* _TO BE DONE_
Please decide whether each statement below agrees with the forum post, answering yes or no and quoting the post's deciding words. 1. The writer is opposed to the WSAEventSelect()-based approach. 2. The race conditions occur even without the threads leak patch. 3. The new version of giowin32.c compiles in glib v2.4.7.

--- start of TEXT SECTION ---

No, I'm not sure the separate thread implementation is good. I even just discovered some more problems with it. There are race conditions where pollfd.revents is resetted to 0 (in g_main_context_query()) before it is passed to the callback function (in g_io_win32_dispatch()) (even without the threads leak patch). I'm not opposed to the WSAEventSelect()-based approach. I would like to test your new version of giowin32.c but it doesn't compile in glib v2.4.7 : giowin32.c:45:20: gstdio.h: No such file or directory giowin32.c:48:20: galias.h: No such file or directory giowin32.c: In function `g_io_channel_new_file': giowin32.c:1278: warning: implicit declaration of function `g_open' giowin32.c: At top level: giowin32.c:1335: redefinition of `g_io_channel_new_file' giowin32.c:1198: `g_io_channel_new_file' previously defined here giowin32.c: In function `g_io_channel_new_file': giowin32.c:1342: warning: implicit declaration of function `g_io_channel_new_file_utf8' giowin32.c:1342: warning: assignment makes pointer from integer without a cast giowin32.c:1666:23: galiasdef.c: No such file or directory make[3]: *** [giowin32.lo] Error 1 Would it be difficult to make a glib 2.4 version ?

--- end of TEXT SECTION ---
--- start of RECORD EXCERPTS ---

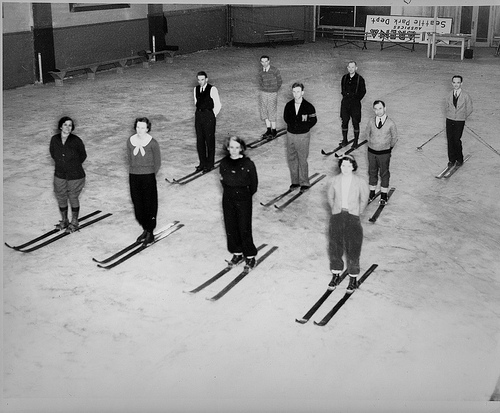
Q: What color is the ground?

--- end of RECORD EXCERPTS ---
--- start of RECORD EXCERPTS ---

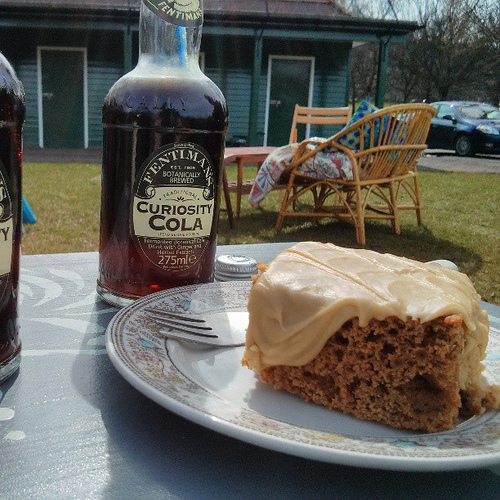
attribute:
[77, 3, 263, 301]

--- end of RECORD EXCERPTS ---

* _PROBLEM SOLUTION_
1. No: "I'm not opposed to the WSAEventSelect()-based approach."
2. Yes: "(even without the threads leak patch)"
3. No: "it doesn't compile in glib v2.4.7"